Nearly 300 students filled the University Center on Friday night for the third annual Gatsby Gala. They wore 1920s-inspired outfits, danced and snapped photos with their friends.
But the room was significantly emptier than last year. Over 700 students were in attendance at the school-sponsored dance in 2016.
The Gatsby Gala was created by Student Senate in an effort to bridge the divide between different groups on campus. One of the most frequent requests from students was to host an event that combined Greek and non-Greek students.
Student Senate, the Residence Hall Association, Student Activities and the Lehigh University Police Department sponsored the event.
In order to make the Gatsby Gala more appealing, Student Senate said it worked with the Dean of Students Office to pass the Alcohol Pilot Program, which allowed for alcohol to be served to guests of legal age.
“We are committed to helping students find alternative social activities and provide an environment where everyone feels welcome,” Senate president Dakota DiMattio, ’17, said.
Georgeanne Brattland, ’18, the former public relations chair for Student Senate, said the PR strategy for marketing the event has changed throughout the years.
“The first year was stressful,” Brattland said. “It was a new event and we weren’t sure if students would participate. Last year we moved the location down to the University Center, which I think impacted attendance a ton. We also heavily relied on social media and promoting the Alcohol Pilot Program, which I think helped too.”
DiMattio said Senate was excited about the attendance for last year’s event, but the last-minute demand was overwhelming.
“We tried a different pricing structure this year to help alleviate that same demand just because our numbers doubled the last day and put a strain on Lehigh catering,” DiMattio said.
Tickets this year were $12 in advance and $15 the week of the gala. Last year’s tickets were $5.
The entertainment last year included both DJ Minnit and Steel City Sunrise. There was also a wide variety of food and drink as well as a photo booth. However, navigating around student’s social schedules for the night still proved to be a challenge.
“The event definitely had waves of people last year, but I don’t think we structured it to keep people there,” DiMattio said. “It is really hard to hold a large event due to the issues with communication on this campus and appealing to everyone. There is a large portion of campus who likes to go out, and it’s hard to duplicate that atmosphere or find common draws while still attracting individuals who might not want that same environment.”
A large part of the public relations strategy for the event is to partner with other student organizations on campus.
“I think a consistent focus for the PR committee throughout the years has been trying to not only have other big groups promote our events on social media, but also help promote their events that have similar objectives,” Brattland said.

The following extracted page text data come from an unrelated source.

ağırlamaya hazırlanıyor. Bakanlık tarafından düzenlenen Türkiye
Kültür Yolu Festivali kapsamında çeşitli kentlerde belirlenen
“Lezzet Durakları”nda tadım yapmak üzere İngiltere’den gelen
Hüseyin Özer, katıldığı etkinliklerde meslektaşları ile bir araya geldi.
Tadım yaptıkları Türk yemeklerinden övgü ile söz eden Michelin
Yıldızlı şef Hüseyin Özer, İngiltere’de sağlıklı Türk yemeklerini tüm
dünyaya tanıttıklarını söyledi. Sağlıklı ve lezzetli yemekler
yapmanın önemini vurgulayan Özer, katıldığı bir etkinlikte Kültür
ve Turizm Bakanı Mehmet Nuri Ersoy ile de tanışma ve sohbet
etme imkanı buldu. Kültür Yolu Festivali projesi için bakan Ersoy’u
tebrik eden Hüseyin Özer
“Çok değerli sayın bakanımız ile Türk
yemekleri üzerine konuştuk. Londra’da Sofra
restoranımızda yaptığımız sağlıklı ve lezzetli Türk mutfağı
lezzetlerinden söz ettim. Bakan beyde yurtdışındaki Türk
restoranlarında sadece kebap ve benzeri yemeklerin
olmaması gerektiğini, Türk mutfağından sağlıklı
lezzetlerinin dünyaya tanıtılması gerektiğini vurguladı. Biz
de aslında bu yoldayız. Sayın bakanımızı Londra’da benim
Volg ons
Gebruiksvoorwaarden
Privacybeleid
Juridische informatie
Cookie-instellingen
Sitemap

Senate’s strategy carried over to this year. Since the event required cooperation from various groups on campus, DiMattio said it was difficult to get the word out about the event.

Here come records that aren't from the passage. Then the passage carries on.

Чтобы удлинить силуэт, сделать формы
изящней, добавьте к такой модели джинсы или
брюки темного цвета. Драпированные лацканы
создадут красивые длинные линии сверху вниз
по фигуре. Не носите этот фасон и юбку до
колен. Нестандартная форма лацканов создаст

The Gatsby Gala committee, which is comprised of both Student Senate members and non-members, focused on marketing the event to groups like the Greek community and the Residence Hall Association.

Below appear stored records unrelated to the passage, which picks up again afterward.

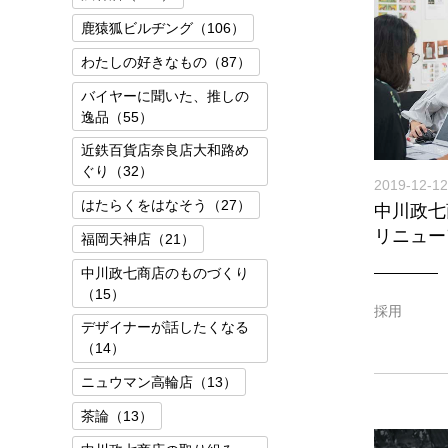
鹿猿狐ビルヂング（106）
わたしの好きなもの（87）
バイヤーに聞いた、推しの
逸品（55）
近鉄百貨店奈良店大和路め
ぐり（32）
2019-12-12
はたらくをはなそう（27）
中川政七
リニュー
福岡天神店（21）
中川政七商店のものづくり
（15）
採用
デザイナーが話したくなる
（14）
ニュウマン高輪店（13）
茶論（13）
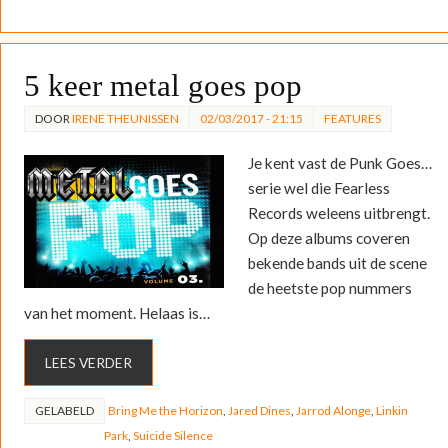
5 keer metal goes pop
DOOR
IRENE THEUNISSEN
02/03/2017 - 21:15
FEATURES
Je kent vast de Punk Goes…
serie wel die Fearless
Records weleens uitbrengt.
Op deze albums coveren
bekende bands uit de scene
de heetste pop nummers
van het moment. Helaas is…
LEES VERDER
GELABELD
Bring Me the Horizon
,
Jared Dines
,
Jarrod Alonge
,
Linkin
Park
,
Suicide Silence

Word of mouth drove attendance this year. Members of Student Senate personally invited professors or teaching assistants, although all members of staff were encouraged to come.
“I think it’s also a great way for students from across the university to connect,” DiMattio said. “We always have a lot of attendance from graduate students, and it’s nice to get to know TAs or professors outside of the classroom.”
Attendance was expected to increase this year with help from student organizations. Although it did not, Brattland said feedback from the event was overwhelmingly positive, ensuring the Gatsby Gala will continue for years to come.